To do: What's needed is an exact copy of all the data below, without pictures.

Material for this task:
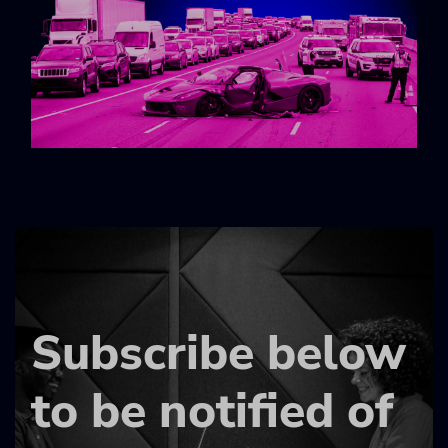
Subscribe below
to be notified of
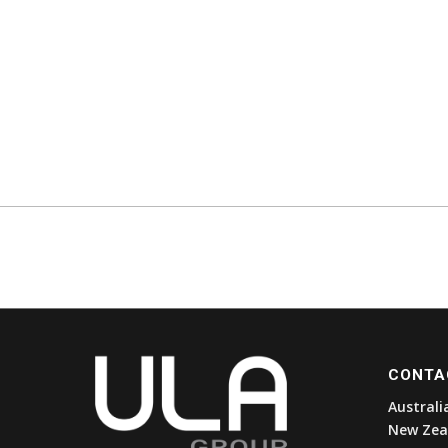
CONTA
Australi
New Zea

Result:
Subscribe below
to be notified of
CONTA
Australi
New Zea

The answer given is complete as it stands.